La relación humana con el Espíritu de Dios es tan sublime y profunda que las palabras no la pueden explicar. Cada uno tiene que tener su propia experiencia para saber cuán glorioso es.
¿De qué sirve intentar describir el sabor de una determinada comida sin probarla, no?
Asimismo, es posible tener una vaga idea de esa gloria. Basta evaluar la relación conyugal, en que mujer y marido, dentro de los parámetros bíblicos, tienen placer. Placer que firma la alianza del altar; que estimula la amistad, la sociedad y fortalece la unión; que no mancha la conciencia y ayuda a perseverar en la fe.

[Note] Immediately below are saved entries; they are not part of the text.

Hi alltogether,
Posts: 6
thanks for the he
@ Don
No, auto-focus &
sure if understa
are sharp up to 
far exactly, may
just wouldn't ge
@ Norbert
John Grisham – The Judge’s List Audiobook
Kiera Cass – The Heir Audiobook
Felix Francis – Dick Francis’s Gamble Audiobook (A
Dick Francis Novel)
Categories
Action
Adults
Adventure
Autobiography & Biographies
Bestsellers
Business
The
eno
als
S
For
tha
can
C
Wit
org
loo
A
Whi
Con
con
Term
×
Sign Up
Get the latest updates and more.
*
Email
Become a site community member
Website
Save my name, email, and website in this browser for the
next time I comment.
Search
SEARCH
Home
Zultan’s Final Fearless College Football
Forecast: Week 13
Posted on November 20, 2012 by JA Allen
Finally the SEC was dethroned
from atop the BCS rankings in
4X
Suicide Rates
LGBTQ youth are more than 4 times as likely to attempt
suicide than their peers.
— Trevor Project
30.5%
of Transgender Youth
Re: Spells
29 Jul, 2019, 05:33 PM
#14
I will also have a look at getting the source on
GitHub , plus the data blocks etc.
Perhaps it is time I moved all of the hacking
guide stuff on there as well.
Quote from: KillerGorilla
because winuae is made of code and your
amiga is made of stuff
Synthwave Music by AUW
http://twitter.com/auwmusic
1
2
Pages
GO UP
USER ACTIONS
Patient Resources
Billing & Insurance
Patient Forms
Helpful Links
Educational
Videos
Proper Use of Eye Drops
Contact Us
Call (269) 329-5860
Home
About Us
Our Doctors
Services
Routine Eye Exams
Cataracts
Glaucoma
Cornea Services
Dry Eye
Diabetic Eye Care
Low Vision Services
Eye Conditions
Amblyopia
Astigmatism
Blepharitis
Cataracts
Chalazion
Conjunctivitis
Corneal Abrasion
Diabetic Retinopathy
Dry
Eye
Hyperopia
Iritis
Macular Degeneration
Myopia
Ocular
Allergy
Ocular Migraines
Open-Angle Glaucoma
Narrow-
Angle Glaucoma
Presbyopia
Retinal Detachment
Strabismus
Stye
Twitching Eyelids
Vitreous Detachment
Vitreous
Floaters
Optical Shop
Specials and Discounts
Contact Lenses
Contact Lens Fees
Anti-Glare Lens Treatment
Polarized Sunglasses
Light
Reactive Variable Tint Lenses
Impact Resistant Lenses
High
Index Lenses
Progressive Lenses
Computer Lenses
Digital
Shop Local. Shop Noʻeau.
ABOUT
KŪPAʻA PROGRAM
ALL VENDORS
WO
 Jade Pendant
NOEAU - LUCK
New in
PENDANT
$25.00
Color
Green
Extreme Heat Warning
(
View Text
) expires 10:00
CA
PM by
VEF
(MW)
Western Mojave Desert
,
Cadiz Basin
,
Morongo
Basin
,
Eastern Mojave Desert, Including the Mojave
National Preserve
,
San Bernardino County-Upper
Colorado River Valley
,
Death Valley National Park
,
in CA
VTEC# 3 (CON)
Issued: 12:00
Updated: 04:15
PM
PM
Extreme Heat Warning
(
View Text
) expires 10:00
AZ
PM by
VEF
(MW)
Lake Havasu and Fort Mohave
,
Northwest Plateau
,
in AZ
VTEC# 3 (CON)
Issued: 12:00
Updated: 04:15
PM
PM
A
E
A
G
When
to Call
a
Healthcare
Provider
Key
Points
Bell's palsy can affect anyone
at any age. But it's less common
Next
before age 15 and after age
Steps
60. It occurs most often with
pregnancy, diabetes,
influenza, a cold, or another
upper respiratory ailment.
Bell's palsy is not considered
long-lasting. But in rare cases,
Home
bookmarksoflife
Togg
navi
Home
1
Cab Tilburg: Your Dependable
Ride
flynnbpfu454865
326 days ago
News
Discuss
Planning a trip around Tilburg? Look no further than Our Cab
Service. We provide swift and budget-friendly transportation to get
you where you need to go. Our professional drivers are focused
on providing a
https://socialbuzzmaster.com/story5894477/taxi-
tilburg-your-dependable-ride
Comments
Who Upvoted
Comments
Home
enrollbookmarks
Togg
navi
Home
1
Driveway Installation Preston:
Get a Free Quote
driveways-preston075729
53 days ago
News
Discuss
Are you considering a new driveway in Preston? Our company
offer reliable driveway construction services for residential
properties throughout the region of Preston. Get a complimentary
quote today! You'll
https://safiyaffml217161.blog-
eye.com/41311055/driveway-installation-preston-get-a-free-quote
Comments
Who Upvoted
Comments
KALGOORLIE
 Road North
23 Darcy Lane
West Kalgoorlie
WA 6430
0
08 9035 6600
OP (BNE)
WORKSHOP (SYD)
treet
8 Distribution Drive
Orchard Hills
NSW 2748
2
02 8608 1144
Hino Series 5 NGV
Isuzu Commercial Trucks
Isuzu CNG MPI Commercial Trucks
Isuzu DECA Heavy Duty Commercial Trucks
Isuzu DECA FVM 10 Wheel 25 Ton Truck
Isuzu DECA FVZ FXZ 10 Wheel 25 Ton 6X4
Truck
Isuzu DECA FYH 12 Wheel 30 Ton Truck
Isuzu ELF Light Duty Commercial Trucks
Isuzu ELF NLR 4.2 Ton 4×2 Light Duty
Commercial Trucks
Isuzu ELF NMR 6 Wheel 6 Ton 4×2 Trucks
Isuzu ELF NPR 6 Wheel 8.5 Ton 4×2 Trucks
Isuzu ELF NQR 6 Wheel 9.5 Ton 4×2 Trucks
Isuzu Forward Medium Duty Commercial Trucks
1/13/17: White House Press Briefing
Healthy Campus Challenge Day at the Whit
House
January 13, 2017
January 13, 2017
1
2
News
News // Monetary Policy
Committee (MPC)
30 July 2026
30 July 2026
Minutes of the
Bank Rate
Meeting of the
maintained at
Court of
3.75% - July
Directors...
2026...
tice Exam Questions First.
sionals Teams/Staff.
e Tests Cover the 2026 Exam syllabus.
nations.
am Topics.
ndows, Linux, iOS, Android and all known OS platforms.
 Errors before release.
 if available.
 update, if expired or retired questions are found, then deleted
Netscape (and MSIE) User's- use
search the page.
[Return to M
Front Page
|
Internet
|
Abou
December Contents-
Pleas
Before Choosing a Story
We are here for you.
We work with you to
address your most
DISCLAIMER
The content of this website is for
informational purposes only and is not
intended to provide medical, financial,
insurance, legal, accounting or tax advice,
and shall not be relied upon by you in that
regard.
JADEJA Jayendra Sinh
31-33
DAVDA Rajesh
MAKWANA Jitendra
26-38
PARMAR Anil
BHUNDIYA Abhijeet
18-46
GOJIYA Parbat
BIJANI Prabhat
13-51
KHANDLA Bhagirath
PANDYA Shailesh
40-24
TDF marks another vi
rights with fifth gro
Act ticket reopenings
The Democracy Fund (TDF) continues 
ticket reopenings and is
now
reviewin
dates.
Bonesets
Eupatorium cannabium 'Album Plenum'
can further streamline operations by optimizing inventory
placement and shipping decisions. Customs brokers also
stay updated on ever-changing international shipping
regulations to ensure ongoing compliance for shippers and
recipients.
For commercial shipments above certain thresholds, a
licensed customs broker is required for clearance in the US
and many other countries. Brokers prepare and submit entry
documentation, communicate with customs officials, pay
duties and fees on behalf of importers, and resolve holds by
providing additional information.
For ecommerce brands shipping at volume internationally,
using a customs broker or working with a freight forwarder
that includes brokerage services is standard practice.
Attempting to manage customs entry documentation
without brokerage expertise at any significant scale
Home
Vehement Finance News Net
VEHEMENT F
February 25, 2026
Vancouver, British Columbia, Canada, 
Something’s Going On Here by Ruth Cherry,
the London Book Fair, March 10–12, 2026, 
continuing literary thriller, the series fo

Pues es. El fruto de esa relación hace a los dos sonreír y decir: “¡Ahhhhhh! ¡Que momento!”
Imagine la penetración del Espíritu Santo en el cuerpo humano. El placer es indescriptible.
En Pentecostés, los discípulos quedaron tan felices que hablaban lenguas extrañas. Íntimamente, todos decían: “¡Ahhhhhh! ¡Que Día!”
Vamos hacer el ayuno de Daniel por el derramamiento del Espíritu Santo, el día 1 de agosto, y tener el placer de cantar: “¡Ah! ¡Que Día!”